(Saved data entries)
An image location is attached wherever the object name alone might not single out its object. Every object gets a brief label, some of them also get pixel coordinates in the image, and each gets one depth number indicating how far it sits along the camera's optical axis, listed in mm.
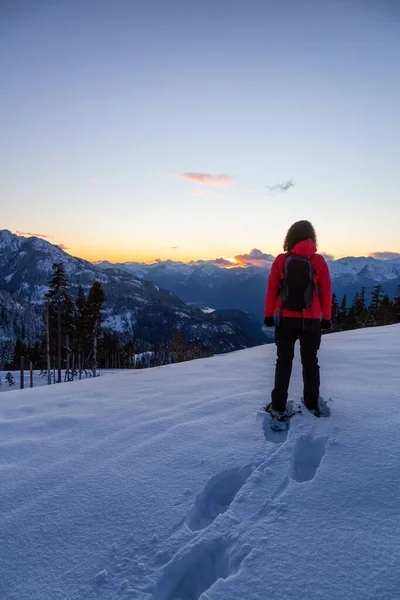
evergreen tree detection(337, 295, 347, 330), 54981
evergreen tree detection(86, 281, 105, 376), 37438
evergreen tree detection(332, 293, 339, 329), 60469
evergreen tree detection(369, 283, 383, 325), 49488
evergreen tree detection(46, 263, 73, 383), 29856
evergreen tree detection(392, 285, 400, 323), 44491
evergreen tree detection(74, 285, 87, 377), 37656
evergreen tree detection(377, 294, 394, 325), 44525
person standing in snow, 3912
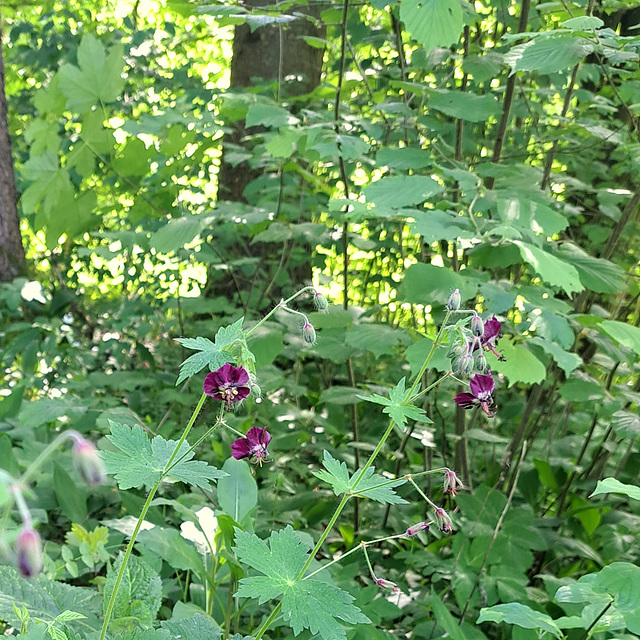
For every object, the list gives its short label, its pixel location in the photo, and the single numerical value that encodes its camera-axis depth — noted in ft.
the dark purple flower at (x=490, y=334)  2.87
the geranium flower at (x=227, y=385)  2.69
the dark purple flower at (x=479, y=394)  2.85
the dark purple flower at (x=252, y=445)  2.85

**Brief:** Wherever "depth" occurs in the records above, copy the line it sits in.

**Your solution:**
An image location is attached wherever the object name alone might not single out its object. Every object gets a brief label, some of them also get pixel coordinates in the image, and each gets one depth number indicating how far it sits along the camera's optical axis, listed in mm.
For every object, the list gives its short label, its pixel location in the photo, and the single numerical value that encodes its camera-axis depth — noted in ft.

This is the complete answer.